Wood joined the Chicago Red Stars (later named Chicago Stars FC) as a non-roster trialist in the 2023 preseason. On March 25, she signed with the Stars on an injury replacement contract, making her professional debut two weeks later in the club's friendly against the Mexico national team on April 8. On August 30, she signed a new three-year contract, with the option to extend for another year, and was sent on a season-long loan to Division 1 Féminine club Reims. There she was the second-choice goalkeeper behind Kinga Szemik, earning two starts in the Coupe de France Féminine in January 2024.

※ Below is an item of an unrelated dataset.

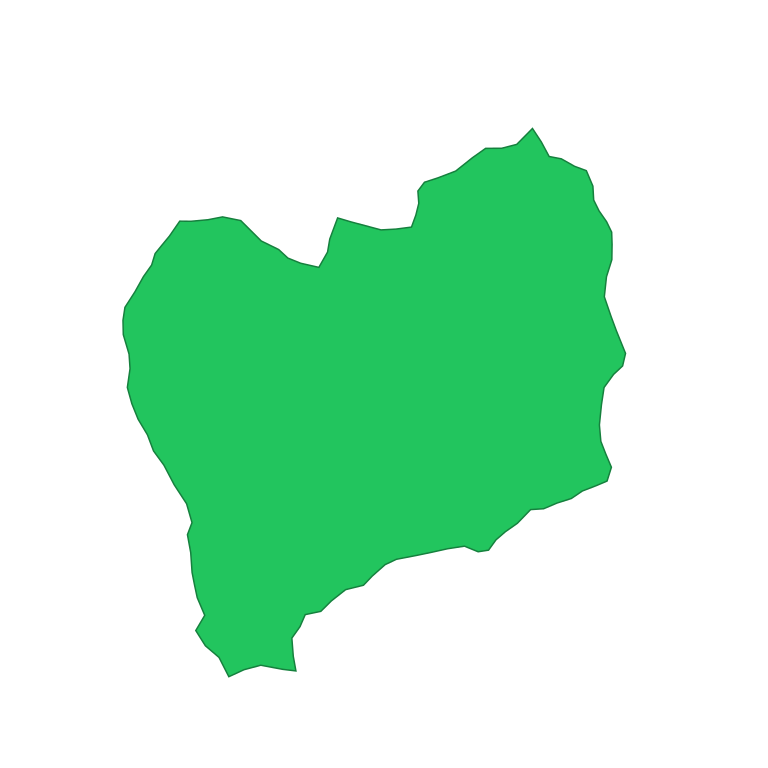 outline of Nipoã, São Paulo, Brazil, rotated 337°
{"feature_id": "56859067B34709054830061", "entity_name": "Nipoã", "entity_type": "district", "adm_level": 2, "iso_a3": "BRA", "parent_name": "Brazil", "parent_adm1": "São Paulo", "projection": "mercator", "projection_center": [-49.777, -20.892], "detail": "fine", "context": "isolated", "style": "filled", "palette": "green", "viewbox_px": 768, "rotation_deg": 337, "n_neighbors": 0, "source": "geoboundaries", "source_scale": "gbopen_adm2", "svg_char_len": 1551}
<svg xmlns="http://www.w3.org/2000/svg" viewBox="0 0 768 768"><g transform="rotate(337 384 384)"><path d="M560.8,549.5L560.8,535.0L561.2,521.5L566.3,505.8L576.1,488.0L585.2,473.2L599.0,464.9L610.7,460.6L618.3,450.2L618.7,425.9L619.4,410.7L620.9,389.8L630.7,372.2L642.3,358.6L648.5,344.6L652.9,333.2L652.3,321.6L649.6,308.7L648.9,296.6L653.6,283.5L653.6,266.7L644.5,258.1L635.2,246.0L624.9,239.1L623.4,222.7L620.5,206.8L599.8,215.3L584.5,213.0L569.6,206.8L553.7,210.3L533.2,216.0L513.9,215.3L500.1,214.1L490.6,219.6L486.6,231.3L479.3,241.0L470.6,250.3L455.3,246.0L441.5,241.0L417.1,222.0L406.2,213.0L390.7,229.4L383.6,240.5L369.6,251.2L354.5,240.3L344.7,230.5L339.6,219.1L326.9,204.4L316.0,177.6L300.7,167.1L286.1,164.0L269.9,158.8L259.6,154.3L244.3,164.0L233.7,169.5L224.3,174.5L216.6,183.7L204.6,191.1L190.8,201.8L175.5,212.2L168.6,223.4L163.3,236.7L161.0,256.9L156.2,270.7L146.4,286.9L144.2,303.7L143.9,320.4L146.4,338.4L145.7,355.6L149.7,372.7L151.5,394.8L155.5,417.1L153.1,436.6L144.2,445.9L140.2,463.7L133.7,482.5L131.1,494.8L128.6,507.7L128.6,526.9L114.4,537.4L117.3,555.2L125.3,571.2L126.8,592.8L143.5,592.3L160.6,594.7L179.3,607.1L190.8,613.7L194.1,599.2L199.9,581.9L211.9,574.5L221.4,565.5L237.0,568.6L250.8,563.1L268.3,558.3L286.5,561.2L298.1,556.2L314.5,550.7L326.9,550.2L346.9,554.5L362.5,557.6L378.2,560.5L394.7,564.7L405.1,575.2L415.3,577.8L426.2,571.2L438.0,567.4L452.4,564.3L469.9,556.9L482.2,561.2L496.8,561.2L511.7,562.6L524.8,560.0L539.7,560.5L551.4,560.5L560.8,549.5Z" fill="#22c55e" stroke="#15803d" stroke-width="1.5"/></g></svg>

Wood was recalled to Chicago during the NWSL preseason in February 2024. On May 13, she made her NWSL debut as a 62nd-minute substitute for an injured Alyssa Naeher in a 3–1 win over the Utah Royals. The following two weeks, she made her first NWSL starts in losses to NJ/NY Gotham FC and Racing Louisville FC. She also made two appearances in the NWSL x Liga MX Femenil Summer Cup.

In May 2025, Wood picked up an injury and was placed on the 45-day injury list. The following month, she re-signed with the Stars on a contract through 2027.

In March 2026, Wood joined the Portland Thorns on a season-long loan.